[[ Provided passage, beginning ]]
The response to the new style and new title of the journal has been very favourable. This reflects the real interest and debate around the subjects of productivity and performance management: both are important issues for many private and public sector organisations. Papers are now coming in from a wider range of potential authors – but there is definitely room for more! We have introduced a double blind review process and hopefully this will show in the high quality of the papers that you will read in this and forthcoming editions. As editors we are always on the “look out” for reviewers as well as authors. So, if you would like to offer your services – and make a contribution to the community – please contact one of us.
Questions (too) often asked about performance management are “Why doesn’t it work?”, “Why when we’ve invested so much in a new performance management system does it still not deliver the results we expected?” and “How can we get the members of the organisation to embrace and be motivated by the performance management system?”. These types of questions are addressed in the first of the papers presented in this issue by Dr Andre de Waal who considers the subject of performance-driven behaviour. De Waal argues that much of the literature on performance management to date has been about the “system” rather than the “behaviour” and he suggests that there is a fundamental need to balance these two factors to ensure a successful performance management system. The paper is based on some initial research on performance-driven behaviour and a questionnaire developed to assess this balance within organisations.
The second paper (Senior and Swailes) moves the focus away from the organisation to the team, considering, in particular, management team performance. Through empirical analysis, Senior and Swailes evaluate management team members’ constructions of performance based on eight factors. They use a repertory grid technique to carry out the research that, they argue, is a novel application of the method. Interestingly, one of their findings suggests that performance is more than just measurable outcomes and that the team process and other factors are important. This seems to “chime” with the de Waal paper in that research into performance management is beginning to identify and consider the effect or impact of the context and behaviour.
[[ Provided passage, end ]]
[[ Material for the task, beginning ]]
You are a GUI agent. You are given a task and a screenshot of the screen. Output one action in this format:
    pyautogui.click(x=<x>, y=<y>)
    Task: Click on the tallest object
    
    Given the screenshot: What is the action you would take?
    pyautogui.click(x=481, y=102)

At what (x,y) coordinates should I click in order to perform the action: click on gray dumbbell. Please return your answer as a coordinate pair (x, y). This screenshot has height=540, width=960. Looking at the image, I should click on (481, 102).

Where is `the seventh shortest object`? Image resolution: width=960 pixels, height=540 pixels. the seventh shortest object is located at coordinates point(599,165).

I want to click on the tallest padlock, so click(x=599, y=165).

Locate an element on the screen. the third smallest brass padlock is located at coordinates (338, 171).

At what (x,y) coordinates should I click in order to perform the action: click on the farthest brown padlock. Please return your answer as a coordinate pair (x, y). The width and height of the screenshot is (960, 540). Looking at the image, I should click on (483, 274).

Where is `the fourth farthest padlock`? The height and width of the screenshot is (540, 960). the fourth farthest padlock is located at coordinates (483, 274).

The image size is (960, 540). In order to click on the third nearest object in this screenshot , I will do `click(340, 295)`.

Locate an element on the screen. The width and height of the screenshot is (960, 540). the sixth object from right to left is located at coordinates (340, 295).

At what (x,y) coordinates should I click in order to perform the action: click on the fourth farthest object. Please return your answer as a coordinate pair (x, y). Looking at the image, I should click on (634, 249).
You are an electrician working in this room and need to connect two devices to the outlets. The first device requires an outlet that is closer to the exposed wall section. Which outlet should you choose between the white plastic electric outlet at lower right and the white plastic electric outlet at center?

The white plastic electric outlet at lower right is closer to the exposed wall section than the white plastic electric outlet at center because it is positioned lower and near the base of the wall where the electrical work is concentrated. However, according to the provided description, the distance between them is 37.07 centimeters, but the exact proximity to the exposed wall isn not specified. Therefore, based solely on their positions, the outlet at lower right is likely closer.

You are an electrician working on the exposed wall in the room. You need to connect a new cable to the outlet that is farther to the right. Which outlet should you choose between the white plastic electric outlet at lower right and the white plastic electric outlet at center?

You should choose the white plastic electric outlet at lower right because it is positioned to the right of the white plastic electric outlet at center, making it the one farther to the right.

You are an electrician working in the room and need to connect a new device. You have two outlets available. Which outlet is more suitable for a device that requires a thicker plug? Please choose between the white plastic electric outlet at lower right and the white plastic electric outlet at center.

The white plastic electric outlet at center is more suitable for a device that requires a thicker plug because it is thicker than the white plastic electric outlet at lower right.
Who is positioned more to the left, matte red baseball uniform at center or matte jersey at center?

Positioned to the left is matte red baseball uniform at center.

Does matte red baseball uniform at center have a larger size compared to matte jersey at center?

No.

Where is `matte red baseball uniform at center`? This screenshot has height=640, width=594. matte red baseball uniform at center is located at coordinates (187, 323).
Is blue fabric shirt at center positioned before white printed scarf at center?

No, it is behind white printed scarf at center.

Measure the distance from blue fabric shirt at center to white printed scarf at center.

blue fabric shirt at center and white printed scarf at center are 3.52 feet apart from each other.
[[ Material for the task, end ]]
▸ **Questions on the material**:
1. In the stored data entries, starting with the line that contains "The image size" and going on through the line that contains "Locate an element on the screen. The width", swap "screenshot" for "screen capture" and write out only those lines, with nothing else altered.
2. Extend the editorial on the journal's performance management papers by continuing it from its last sentence.

▸ **Task-by-task results**:
1.
The image size is (960, 540). In order to click on the third nearest object in this screen capture , I will do `click(340, 295)`.

Locate an element on the screen. The width and height of the screen capture is (960, 540). the sixth object from right to left is located at coordinates (340, 295).

2.
The final “academic” paper by Professor Richard Thorpe and Dr Tony Beasley attempts to consider the discipline and research agenda as a whole. It aims to try to understand the nature of performance management as a discipline and explain how it can be located within the arena of “management” research. This journal will continue to reflect the multi-disciplinary nature of performance management, borne out by the fact that papers “in the pipeline” range from accounting through organisational behaviour, economics and operations management to strategy and beyond. The majority of writings to date have addressed “systems”, but as previously mentioned, perhaps focused mostly on application and case studies. The Thorpe and Beasley paper suggests that in the future the topic needs to move away from this applied focus to develop stronger theoretical underpinnings which themselves can be contextualised. We aim to support this strengthening and hope that this journal can act as a focal point for the various debates within performance management.
The remaining papers – those by Lawrie, Cobbold and Marshall and by Davis are presented under the “Professional practice” banner. Such papers are not double blind refereed as they do not purport to be “learned” or “academic” papers; rather they attempt to draw out lessons from a consideration of, and reflection upon, practical experience. We intend to maintain this balance as we feel it is of particular benefit in ensuring that theory and practice are considered together, as two parts of the same whole.